Under an ominous sky a half-naked man, writhing in his death throes, lurches towards the high coppiced-wood fence surrounding him. His body is like a Grünewald Christ: thin, ribby and pale, his face painted white. All around him, there’s the clashing of cymbals and the sounding of horns. And fire. But the crowd is silent.

About 150 people – men, women, children, dogs – have walked, following the flags, pipes and drum, from Harting Down. A woman blowing a long twisted antelope horn had called this strange figure from the trees on the hill, this very white man, in slow ritual Butoh movements: in his hands, stag’s antlers. Dogs in the crowd growled at the sight – no other sound. The stag worked his way along the valley, stalked and harried by three figures, also in white, hands and bodies angular and aggressive.

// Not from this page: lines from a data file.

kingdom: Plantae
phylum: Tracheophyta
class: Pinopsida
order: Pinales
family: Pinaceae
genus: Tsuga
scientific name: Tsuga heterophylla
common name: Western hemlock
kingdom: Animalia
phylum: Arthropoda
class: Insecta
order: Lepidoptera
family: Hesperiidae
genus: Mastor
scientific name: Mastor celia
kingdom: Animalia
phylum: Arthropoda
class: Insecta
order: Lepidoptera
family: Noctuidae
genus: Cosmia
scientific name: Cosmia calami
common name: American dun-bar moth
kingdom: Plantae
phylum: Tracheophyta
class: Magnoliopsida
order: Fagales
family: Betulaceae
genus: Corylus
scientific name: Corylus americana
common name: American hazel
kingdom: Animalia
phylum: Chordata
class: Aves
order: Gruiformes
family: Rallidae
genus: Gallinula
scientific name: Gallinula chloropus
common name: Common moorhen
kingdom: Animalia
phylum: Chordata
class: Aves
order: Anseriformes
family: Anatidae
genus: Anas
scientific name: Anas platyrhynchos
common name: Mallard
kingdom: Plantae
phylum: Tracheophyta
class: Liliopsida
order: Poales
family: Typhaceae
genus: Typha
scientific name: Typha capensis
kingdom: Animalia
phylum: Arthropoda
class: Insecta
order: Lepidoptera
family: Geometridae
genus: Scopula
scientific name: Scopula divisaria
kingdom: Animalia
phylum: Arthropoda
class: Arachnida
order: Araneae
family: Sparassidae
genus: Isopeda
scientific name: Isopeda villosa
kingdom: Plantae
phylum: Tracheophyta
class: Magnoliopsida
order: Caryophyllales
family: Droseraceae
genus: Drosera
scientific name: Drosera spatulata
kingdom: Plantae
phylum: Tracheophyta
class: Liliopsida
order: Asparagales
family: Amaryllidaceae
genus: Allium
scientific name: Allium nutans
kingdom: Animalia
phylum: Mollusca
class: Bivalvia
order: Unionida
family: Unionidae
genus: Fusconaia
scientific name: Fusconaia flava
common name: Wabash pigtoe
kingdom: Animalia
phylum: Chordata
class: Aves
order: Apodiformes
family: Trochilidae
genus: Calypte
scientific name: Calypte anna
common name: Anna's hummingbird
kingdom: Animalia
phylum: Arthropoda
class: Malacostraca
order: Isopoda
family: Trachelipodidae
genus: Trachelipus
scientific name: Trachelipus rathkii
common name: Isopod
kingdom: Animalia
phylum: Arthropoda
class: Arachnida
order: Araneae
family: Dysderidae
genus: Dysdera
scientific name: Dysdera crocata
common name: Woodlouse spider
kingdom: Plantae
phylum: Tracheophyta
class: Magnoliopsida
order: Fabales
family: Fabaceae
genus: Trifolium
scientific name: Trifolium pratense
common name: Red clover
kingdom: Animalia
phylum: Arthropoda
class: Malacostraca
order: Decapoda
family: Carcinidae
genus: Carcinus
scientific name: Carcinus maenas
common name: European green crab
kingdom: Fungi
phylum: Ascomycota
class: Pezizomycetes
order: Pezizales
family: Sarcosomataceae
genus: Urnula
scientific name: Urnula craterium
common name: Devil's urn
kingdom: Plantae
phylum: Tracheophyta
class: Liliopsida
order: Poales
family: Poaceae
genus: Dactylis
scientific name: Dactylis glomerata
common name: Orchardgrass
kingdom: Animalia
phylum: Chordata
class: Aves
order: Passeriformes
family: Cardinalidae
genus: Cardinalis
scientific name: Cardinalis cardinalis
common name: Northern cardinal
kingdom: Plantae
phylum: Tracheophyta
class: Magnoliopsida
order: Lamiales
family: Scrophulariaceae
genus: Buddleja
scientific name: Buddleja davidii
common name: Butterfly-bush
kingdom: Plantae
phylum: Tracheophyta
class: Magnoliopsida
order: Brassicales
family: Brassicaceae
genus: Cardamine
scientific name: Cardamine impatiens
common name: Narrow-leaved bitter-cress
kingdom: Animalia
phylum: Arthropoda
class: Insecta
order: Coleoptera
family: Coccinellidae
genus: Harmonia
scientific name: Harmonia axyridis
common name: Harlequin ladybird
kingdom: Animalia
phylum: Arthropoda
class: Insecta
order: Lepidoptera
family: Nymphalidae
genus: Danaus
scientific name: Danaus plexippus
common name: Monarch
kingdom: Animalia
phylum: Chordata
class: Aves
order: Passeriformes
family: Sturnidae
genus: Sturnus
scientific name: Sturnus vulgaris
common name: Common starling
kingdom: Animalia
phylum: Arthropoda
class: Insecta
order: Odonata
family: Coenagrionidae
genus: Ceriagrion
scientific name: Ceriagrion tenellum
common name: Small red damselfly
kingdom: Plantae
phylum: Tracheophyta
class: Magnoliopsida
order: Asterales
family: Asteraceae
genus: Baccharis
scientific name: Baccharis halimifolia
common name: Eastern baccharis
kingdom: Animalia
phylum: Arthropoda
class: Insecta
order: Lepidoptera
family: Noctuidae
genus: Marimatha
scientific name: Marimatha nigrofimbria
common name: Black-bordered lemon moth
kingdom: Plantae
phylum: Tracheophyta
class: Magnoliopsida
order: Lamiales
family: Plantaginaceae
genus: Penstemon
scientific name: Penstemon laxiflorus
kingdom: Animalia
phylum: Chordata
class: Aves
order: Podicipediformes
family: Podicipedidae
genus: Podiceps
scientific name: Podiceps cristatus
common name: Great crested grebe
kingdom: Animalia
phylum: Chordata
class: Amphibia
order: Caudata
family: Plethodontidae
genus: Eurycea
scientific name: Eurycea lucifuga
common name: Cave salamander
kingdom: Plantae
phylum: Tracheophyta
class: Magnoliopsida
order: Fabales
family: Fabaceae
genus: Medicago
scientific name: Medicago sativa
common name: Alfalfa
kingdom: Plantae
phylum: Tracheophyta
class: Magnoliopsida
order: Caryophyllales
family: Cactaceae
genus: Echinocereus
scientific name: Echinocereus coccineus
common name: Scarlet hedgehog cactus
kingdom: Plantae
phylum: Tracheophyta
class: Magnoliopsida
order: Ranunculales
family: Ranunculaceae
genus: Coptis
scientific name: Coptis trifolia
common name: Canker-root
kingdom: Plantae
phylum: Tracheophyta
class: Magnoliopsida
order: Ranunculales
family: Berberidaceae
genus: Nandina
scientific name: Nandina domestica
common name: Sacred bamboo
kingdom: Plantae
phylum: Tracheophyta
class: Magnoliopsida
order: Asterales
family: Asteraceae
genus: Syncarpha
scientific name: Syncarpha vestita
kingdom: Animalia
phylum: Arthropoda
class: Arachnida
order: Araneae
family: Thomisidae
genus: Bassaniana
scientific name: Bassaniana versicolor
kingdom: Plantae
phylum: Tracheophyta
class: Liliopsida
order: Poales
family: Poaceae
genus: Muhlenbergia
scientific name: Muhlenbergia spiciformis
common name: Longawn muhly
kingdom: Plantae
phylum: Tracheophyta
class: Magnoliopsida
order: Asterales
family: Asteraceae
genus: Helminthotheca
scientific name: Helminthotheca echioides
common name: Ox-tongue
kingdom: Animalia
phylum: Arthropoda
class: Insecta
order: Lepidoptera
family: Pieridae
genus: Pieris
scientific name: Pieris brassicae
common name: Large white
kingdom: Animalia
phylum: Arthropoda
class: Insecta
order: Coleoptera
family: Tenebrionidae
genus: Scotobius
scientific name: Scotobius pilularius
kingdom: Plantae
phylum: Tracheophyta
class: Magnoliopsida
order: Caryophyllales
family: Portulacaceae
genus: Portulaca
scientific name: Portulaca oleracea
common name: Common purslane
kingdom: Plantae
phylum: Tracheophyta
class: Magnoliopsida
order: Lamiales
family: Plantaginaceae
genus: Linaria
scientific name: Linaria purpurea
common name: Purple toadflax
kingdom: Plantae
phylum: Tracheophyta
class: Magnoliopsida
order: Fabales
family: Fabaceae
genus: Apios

Now the stag is driven, wounded, down this long high corral of woven sticks, hounded by the drums, the cymbals, the fire. But as he dies, wrapped in a long white banner, there’s a tiny high sound from the hill behind him. A woman in a long red dress leads a white horse with a strange figure on it. As they come nearer, you can see it’s a woman, a Mongolian woman in high collared national dress, and the sound is a beautiful and eerie song, a traditional Long Song.

She sings us up the valley, to the tolling of deep bells, until we reach a place of flags, and a crescendo of gongs. The stag-man slowly winds his way up the hill trailing the long white banner, and the horse-woman and her escort rides away to the right, stlll singing…

This has been ‘Chalk’ – an installation and performance by Red Earth. Extraordinary, moving, unsettling.